TEKNOLOGI, Perspektif.co.id — OPPO resmi meluncurkan Find X9 Ultra pada 21 April 2026 di Chengdu, China, dan satu fitur langsung mencuri perhatian komunitas fotografer global — Hasselblad Master Mode 2.0, sebuah pembaruan besar yang dikonfirmasi OPPO melalui akun Weibo resminya sehari sebelum peluncuran. Bukan sekadar mode kamera biasa, fitur ini dirancang ulang dari nol untuk menjawab keluhan lama para fotografer terhadap ponsel pintar: pemrosesan gambar yang terlalu agresif dan hasil foto yang terlihat plastis.
Inti dari Master Mode 2.0 adalah kemampuannya melewati pipeline pemrosesan standar yang biasanya membuat foto dari ponsel terlihat terlalu tajam dan oversaturated. Seperti dikonfirmasi OPPO di laman newsroom globalnya, mode ini menghadirkan pipeline pencitraan baru yang melewati tone mapping agresif khas ponsel pintar, sehingga fotografer bisa menghasilkan gambar ultra-detail dan natural tanpa over-processing artifisial. Hasilnya, setiap jepretan terasa seperti diambil dari kamera medium-format sungguhan, bukan dari algoritma.
Yang membuat mode ini selangkah lebih jauh adalah jangkauannya. Dengan memanfaatkan empat sensor resolusi tinggi di bagian belakang, Hasselblad Master Mode memungkinkan pemotretan dalam format 50 MP JPEG MAX dan 50 MP RAW MAX di enam panjang fokus berbeda — 14mm, 23mm, 47mm, 70mm, 139mm, dan 230mm. Artinya, fotografer bisa berganti focal length dari ultrawide hingga telefoto jauh tanpa kehilangan kendali penuh atas eksposur dan warna — sesuatu yang selama ini hanya bisa dilakukan dengan berpindah lensa pada kamera konvensional.
“Hasselblad Master Mode 2.0 menghadirkan dynamic range hingga 16EV, dukungan RAW MAX di enam panjang fokus dari 14mm hingga 230mm, serta preset film native seperti Portra dan TX400 langsung dari kamera tanpa pasca-produksi,” tulis Notebookcheck dalam liputannya pada 20 April 2026.
Angka 16EV untuk rentang dinamis adalah pencapaian yang tidak bisa diabaikan. Sebagai perbandingan, kamera mirrorless premium kelas atas umumnya berada di kisaran 14–15EV. Di dalam mode ini, pengguna juga mendapatkan akses ke simulasi film ikonik — Portra, 800T, TX400, hingga XPAN untuk rasio panoramik sinematik — yang bisa langsung diterapkan saat pemotretan tanpa perlu aplikasi edit eksternal. Selain itu, sistem menyimpan hingga 20 preset film kustom berbasis kecerdasan buatan untuk akses cepat sesuai gaya fotografi masing-masing pengguna.
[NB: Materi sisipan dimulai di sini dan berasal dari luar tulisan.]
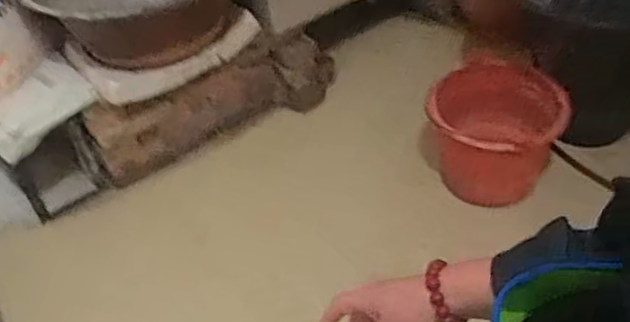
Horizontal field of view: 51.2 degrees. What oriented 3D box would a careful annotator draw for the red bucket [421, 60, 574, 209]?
[{"bbox_3d":[0.488,-0.059,1.773,0.335,0.326,0.294,9,47,16],"label":"red bucket"}]

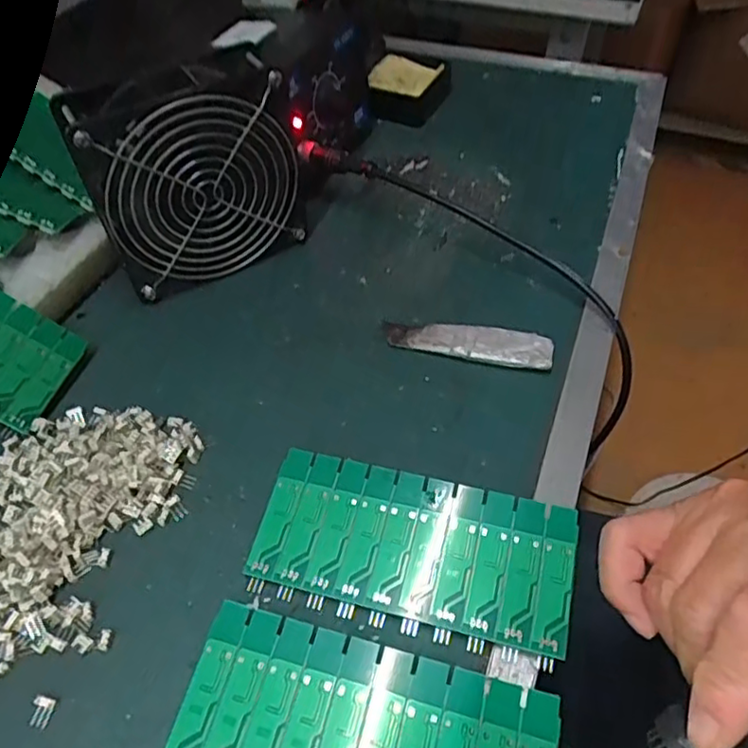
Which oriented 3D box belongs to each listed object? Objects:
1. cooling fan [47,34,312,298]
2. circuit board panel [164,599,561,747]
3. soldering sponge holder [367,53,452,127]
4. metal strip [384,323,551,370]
[{"bbox_3d":[-0.105,-0.115,0.365,0.119,0.121,0.044,-26,54,-19],"label":"cooling fan"},{"bbox_3d":[-0.005,0.134,0.227,0.137,0.012,0.061,11,49,12],"label":"circuit board panel"},{"bbox_3d":[0.029,-0.244,0.521,0.053,0.029,0.081,15,53,13],"label":"soldering sponge holder"},{"bbox_3d":[0.054,-0.019,0.354,0.095,0.010,0.022,11,52,10],"label":"metal strip"}]

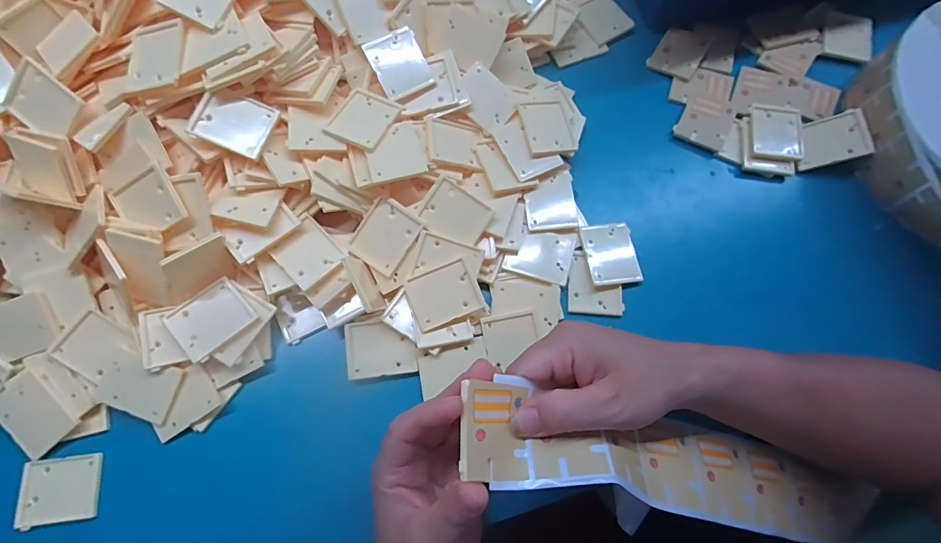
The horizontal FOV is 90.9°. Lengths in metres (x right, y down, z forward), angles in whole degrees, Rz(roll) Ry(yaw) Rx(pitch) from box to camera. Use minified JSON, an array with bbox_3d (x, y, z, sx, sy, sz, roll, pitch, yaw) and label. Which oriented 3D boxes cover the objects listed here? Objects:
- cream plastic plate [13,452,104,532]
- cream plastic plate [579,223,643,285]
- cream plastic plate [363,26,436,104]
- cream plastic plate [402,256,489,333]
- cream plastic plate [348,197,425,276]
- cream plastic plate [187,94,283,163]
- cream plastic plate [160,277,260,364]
[{"bbox_3d":[-0.281,0.150,0.318,0.051,0.005,0.042,-9,74,-3],"label":"cream plastic plate"},{"bbox_3d":[0.111,-0.014,0.364,0.040,0.010,0.050,-9,74,-3],"label":"cream plastic plate"},{"bbox_3d":[-0.056,-0.165,0.368,0.040,0.005,0.049,-28,93,-7],"label":"cream plastic plate"},{"bbox_3d":[-0.019,0.016,0.339,0.051,0.006,0.040,-21,76,-7],"label":"cream plastic plate"},{"bbox_3d":[-0.063,-0.027,0.349,0.041,0.004,0.049,36,92,4],"label":"cream plastic plate"},{"bbox_3d":[-0.168,-0.106,0.330,0.051,0.005,0.042,21,71,-4],"label":"cream plastic plate"},{"bbox_3d":[-0.185,0.033,0.331,0.051,0.004,0.043,-41,81,-17],"label":"cream plastic plate"}]

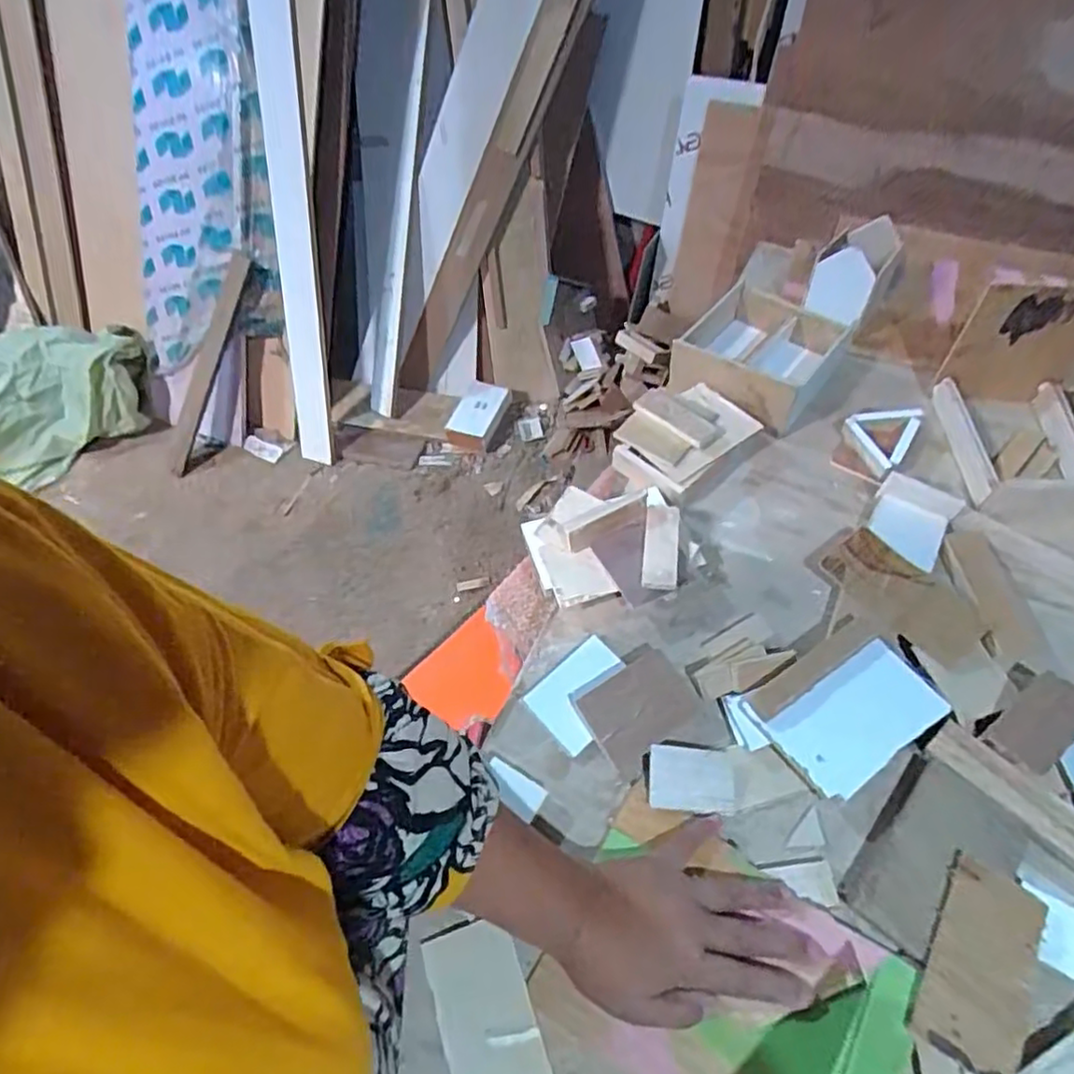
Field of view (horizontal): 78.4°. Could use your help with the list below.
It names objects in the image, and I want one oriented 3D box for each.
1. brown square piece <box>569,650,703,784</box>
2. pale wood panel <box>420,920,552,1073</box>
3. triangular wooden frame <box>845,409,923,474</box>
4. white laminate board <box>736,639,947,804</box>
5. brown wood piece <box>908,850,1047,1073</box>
[{"bbox_3d":[0.083,0.140,0.541,0.087,0.013,0.077,-31,71,-11],"label":"brown square piece"},{"bbox_3d":[-0.023,0.343,0.419,0.062,0.004,0.171,-21,58,-5],"label":"pale wood panel"},{"bbox_3d":[0.356,-0.108,0.688,0.063,0.020,0.084,28,58,19],"label":"triangular wooden frame"},{"bbox_3d":[0.248,0.140,0.523,0.133,0.007,0.083,-29,65,-16],"label":"white laminate board"},{"bbox_3d":[0.286,0.274,0.426,0.060,0.004,0.117,27,64,18],"label":"brown wood piece"}]

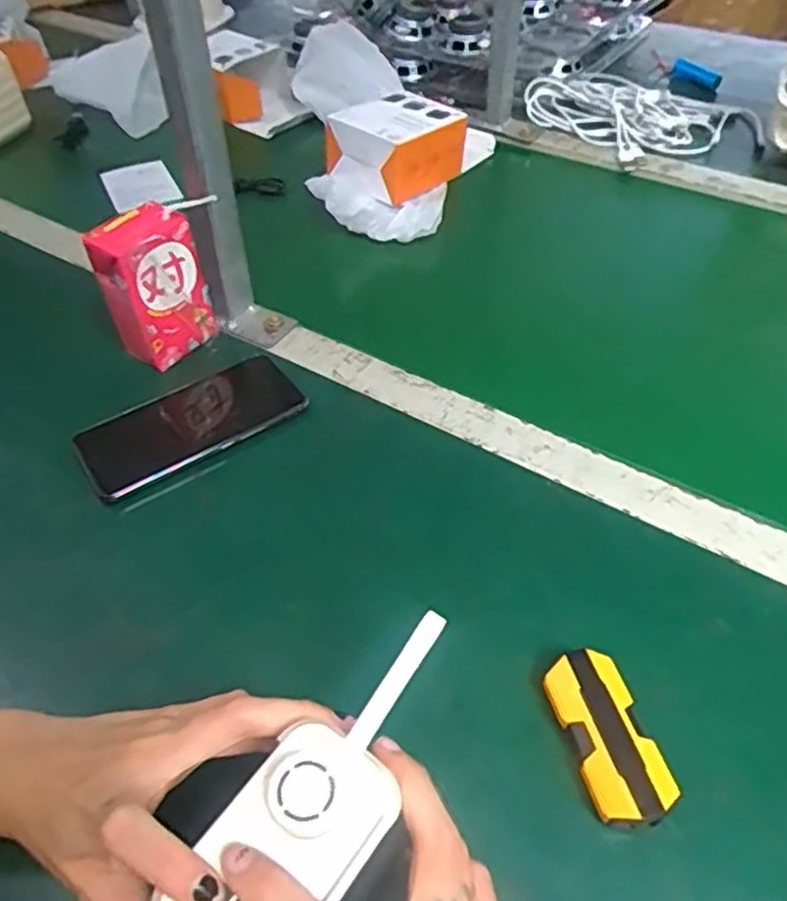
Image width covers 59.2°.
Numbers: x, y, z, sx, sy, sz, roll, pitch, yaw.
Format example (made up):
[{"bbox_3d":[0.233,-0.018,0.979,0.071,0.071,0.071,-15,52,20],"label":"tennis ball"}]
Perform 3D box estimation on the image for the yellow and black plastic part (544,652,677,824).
[{"bbox_3d":[0.104,0.138,0.337,0.039,0.018,0.078,-13,50,-10],"label":"yellow and black plastic part"}]

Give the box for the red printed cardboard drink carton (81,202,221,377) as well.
[{"bbox_3d":[-0.179,-0.123,0.522,0.042,0.109,0.066,29,57,24],"label":"red printed cardboard drink carton"}]

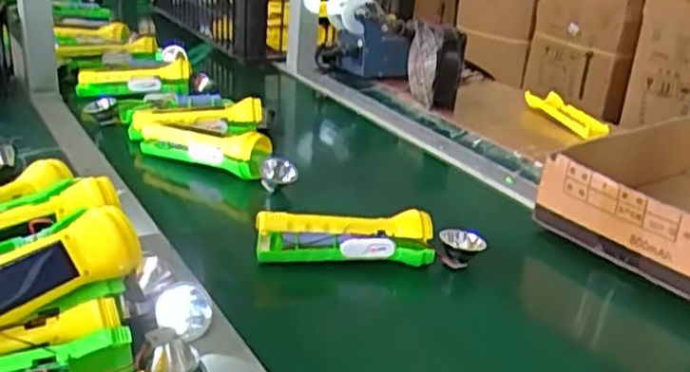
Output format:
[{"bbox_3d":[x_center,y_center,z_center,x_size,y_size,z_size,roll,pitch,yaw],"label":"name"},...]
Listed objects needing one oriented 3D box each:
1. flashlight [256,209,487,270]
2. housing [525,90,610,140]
[{"bbox_3d":[0.026,0.052,0.687,0.218,0.048,0.049,-1,24,-13],"label":"flashlight"},{"bbox_3d":[0.360,-0.120,1.177,0.144,0.038,0.026,37,37,31],"label":"housing"}]

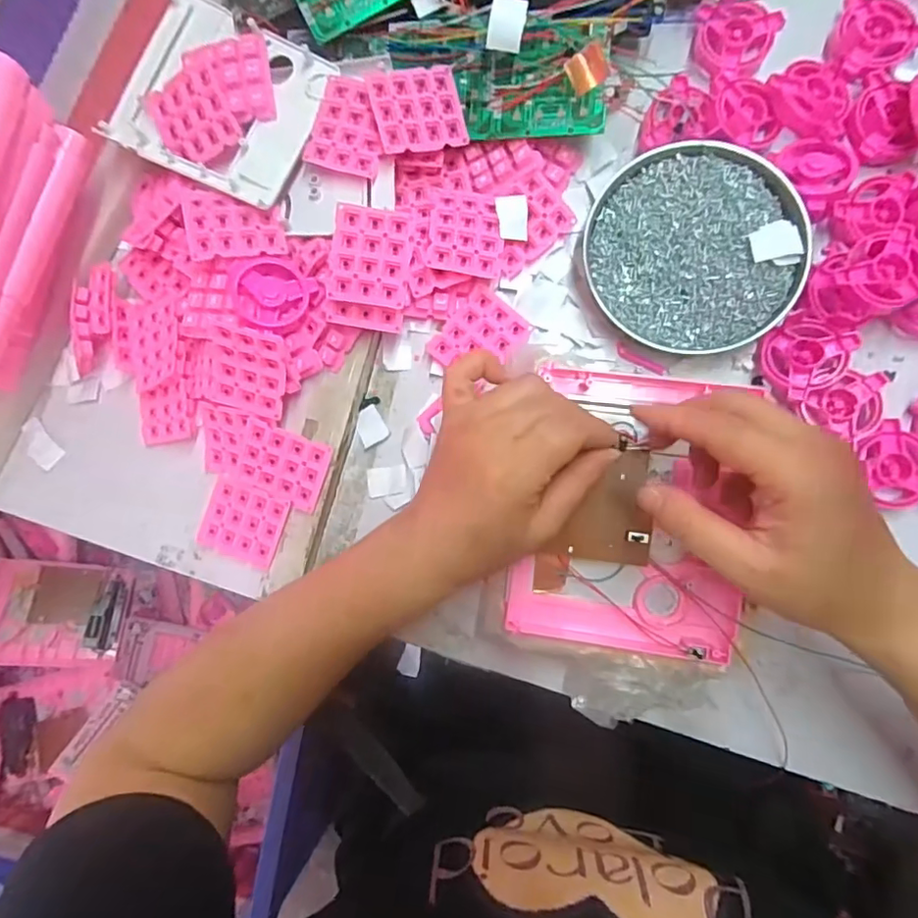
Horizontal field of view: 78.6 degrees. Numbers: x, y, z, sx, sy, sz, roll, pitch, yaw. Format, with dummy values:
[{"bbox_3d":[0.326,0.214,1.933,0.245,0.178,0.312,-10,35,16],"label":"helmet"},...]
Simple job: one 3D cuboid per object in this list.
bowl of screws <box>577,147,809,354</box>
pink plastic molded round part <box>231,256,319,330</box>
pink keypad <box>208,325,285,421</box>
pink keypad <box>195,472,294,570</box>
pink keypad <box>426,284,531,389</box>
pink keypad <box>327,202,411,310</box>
[{"bbox_3d":[0.151,-0.137,0.368,0.131,0.020,0.127,0,87,9],"label":"bowl of screws"},{"bbox_3d":[-0.121,-0.108,0.362,0.043,0.020,0.045,0,87,9],"label":"pink plastic molded round part"},{"bbox_3d":[-0.138,-0.057,0.365,0.050,0.007,0.057,17,123,2],"label":"pink keypad"},{"bbox_3d":[-0.152,0.045,0.395,0.058,0.011,0.053,18,90,9],"label":"pink keypad"},{"bbox_3d":[0.014,-0.083,0.390,0.049,0.011,0.058,41,93,8],"label":"pink keypad"},{"bbox_3d":[-0.057,-0.130,0.360,0.049,0.005,0.059,8,96,-1],"label":"pink keypad"}]

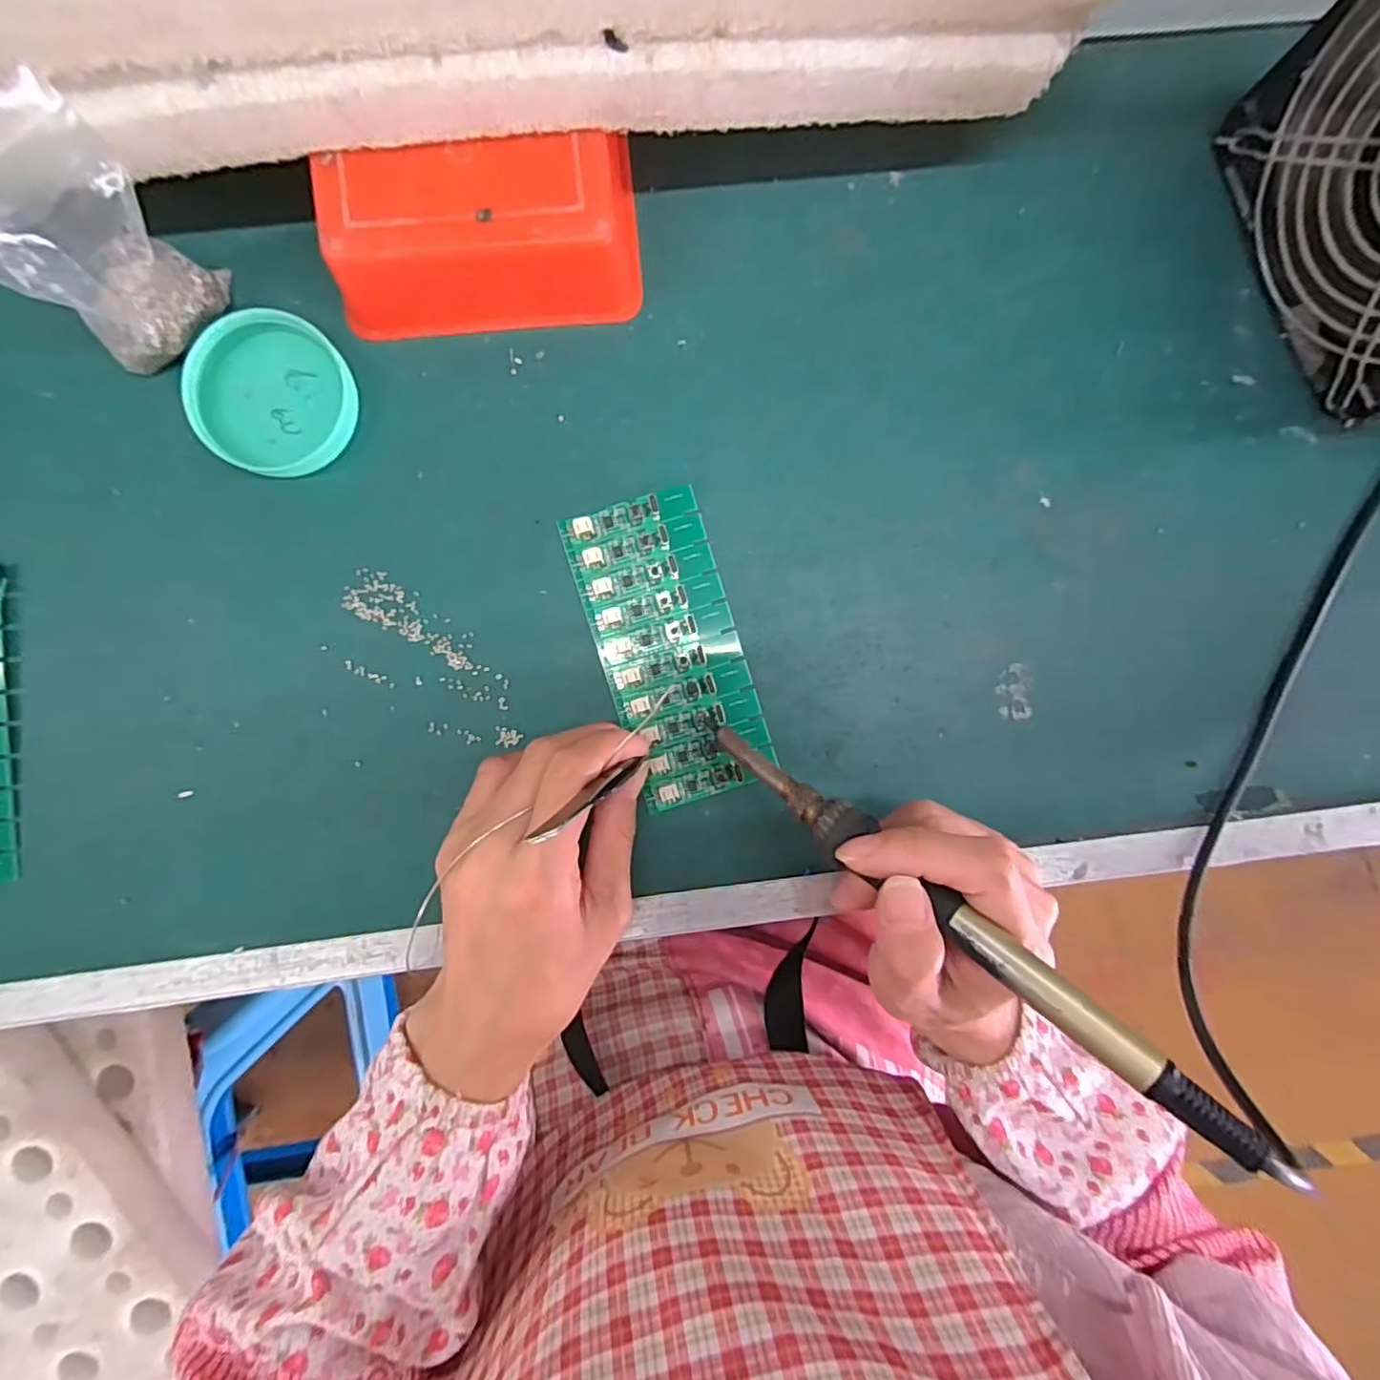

Dalam ulasan hands-on yang dipublikasikan 9to5Google pada 8 Mei 2026, mode Master memberikan kendali penuh atas kamera termasuk kemampuan memotret dalam RAW serta mengatur ISO, kecepatan rana, dan parameter lainnya, dilengkapi filter warna tuning Hasselblad bawaan. Sementara itu, HugTechs dalam tesnya mencatat bahwa Master Mode secara fundamental mengkalibrasi ulang spektrum warna dengan penekanan pada nada hangat seperti oranye, cokelat, dan merah — menghasilkan kualitas sinematik pekat yang mengingatkan pada film analog klasik.
Mark Ellis Reviews menambahkan bahwa Find X9 Ultra menyertakan Hasselblad Master Mode dengan 9 simulasi film, mode XPAN, Portrait Mode hingga 10x, dan sertifikasi Hasselblad HNCS HDR baru. Namun ia juga mengingatkan bahwa fitur-fitur tersebut memang dirancang untuk fotografer smartphone serius — bukan pengguna kasual yang cukup memotret dengan mode auto.
“Hasselblad Master Mode akhirnya menghadirkan mode ‘Pro’ yang benar-benar profesional. Ia menghadirkan ilmu warna natural dan menghindari tampilan ‘over-sharpened’ yang umum ditemukan di ponsel pintar modern,” tulis Science Online dalam ulasannya, sambil mencatat satu keterbatasan: aksesori telekonverter 300mm opsional saat ini belum bisa digunakan bersamaan dalam Master Mode.
OPPO Find X9 Ultra tersedia secara global mulai Mei 2026 dengan harga mulai 1.499 dolar AS atau sekitar Rp24,5 juta untuk varian 12 GB/512 GB, dan 1.699 dolar AS (sekitar Rp27,8 juta) untuk varian 16 GB/1 TB.